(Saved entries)
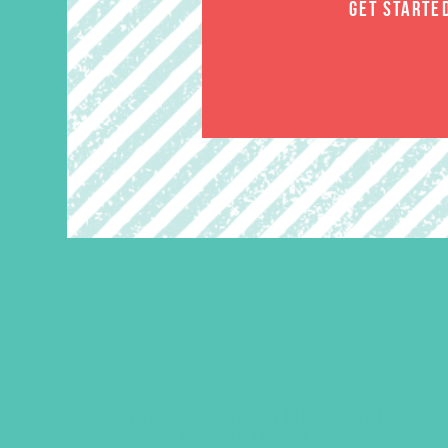
GET STARTE
Rise Up Iron-On Heart and
Crown Transfer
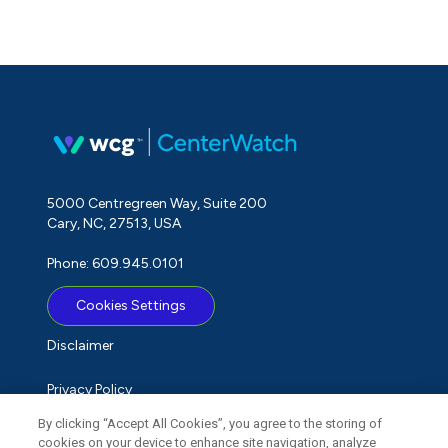
5000 Centregreen Way, Suite 200
Cary, NC, 27513, USA
Phone: 609.945.0101
Cookies Settings
Disclaimer
Privacy Policy
By clicking “Accept All Cookies”, you agree to the storing of
Term of Use
cookies on your device to enhance site navigation, analyze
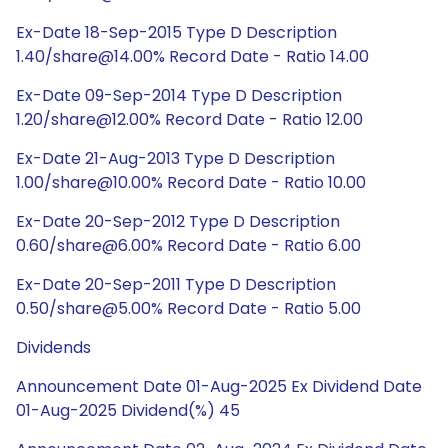
Ex-Date 18-Sep-2015 Type D Description
1.40/share@14.00% Record Date - Ratio 14.00
Ex-Date 09-Sep-2014 Type D Description
1.20/share@12.00% Record Date - Ratio 12.00
Ex-Date 21-Aug-2013 Type D Description
1.00/share@10.00% Record Date - Ratio 10.00
Ex-Date 20-Sep-2012 Type D Description
0.60/share@6.00% Record Date - Ratio 6.00
Ex-Date 20-Sep-2011 Type D Description
0.50/share@5.00% Record Date - Ratio 5.00
Dividends
Announcement Date 01-Aug-2025 Ex Dividend Date
01-Aug-2025 Dividend(%) 45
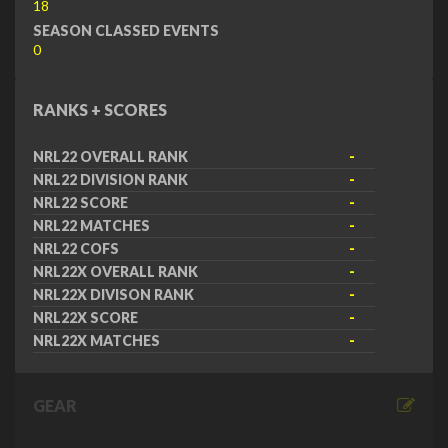
18
SEASON CLASSED EVENTS
0
RANKS + SCORES
NRL22 OVERALL RANK
-
NRL22 DIVISION RANK
-
NRL22 SCORE
-
NRL22 MATCHES
-
NRL22 COFS
-
NRL22X OVERALL RANK
-
NRL22X DIVISON RANK
-
NRL22X SCORE
-
NRL22X MATCHES
-
GEAR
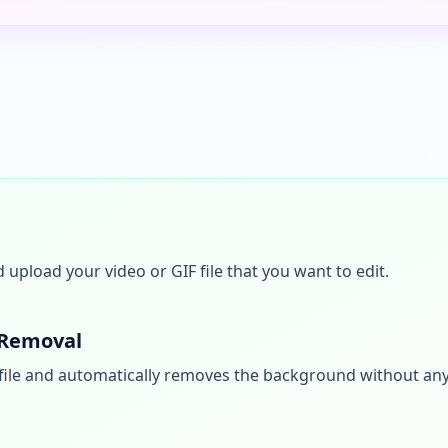
upload your video or GIF file that you want to edit.
 Removal
file and automatically removes the background without an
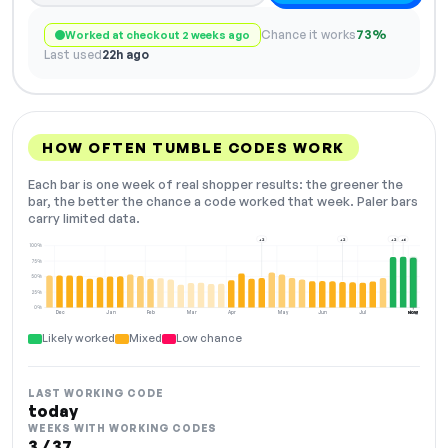
Chance it works
73%
Worked at checkout 2 weeks ago
Last used
22h ago
HOW OFTEN TUMBLE CODES WORK
Each bar is one week of real shopper results: the greener the
bar, the better the chance a code worked that week. Paler bars
carry limited data.
+2
+2
+2
+6
100%
75%
50%
25%
0%
Dec
Jan
Feb
Mar
Apr
May
Jun
Jul
Aug
NOW
Likely worked
Mixed
Low chance
LAST WORKING CODE
today
WEEKS WITH WORKING CODES
3 / 37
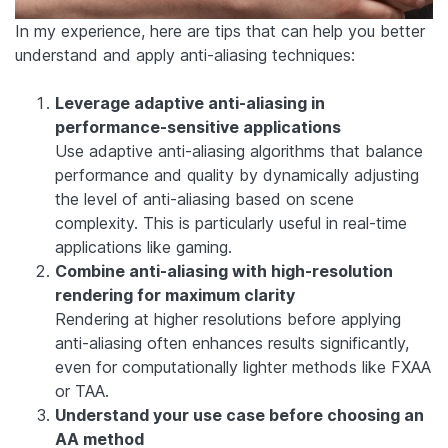
In my experience, here are tips that can help you better
understand and apply anti-aliasing techniques:
Leverage adaptive anti-aliasing in
performance-sensitive applications
Use adaptive anti-aliasing algorithms that balance
performance and quality by dynamically adjusting
the level of anti-aliasing based on scene
complexity. This is particularly useful in real-time
applications like gaming.
Combine anti-aliasing with high-resolution
rendering for maximum clarity
Rendering at higher resolutions before applying
anti-aliasing often enhances results significantly,
even for computationally lighter methods like FXAA
or TAA.
Understand your use case before choosing an
AA method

To-do item: Note every line of the records that holds the word "performance", and copy it.

Output below:
performance-sensitive applications
performance and quality by dynamically adjusting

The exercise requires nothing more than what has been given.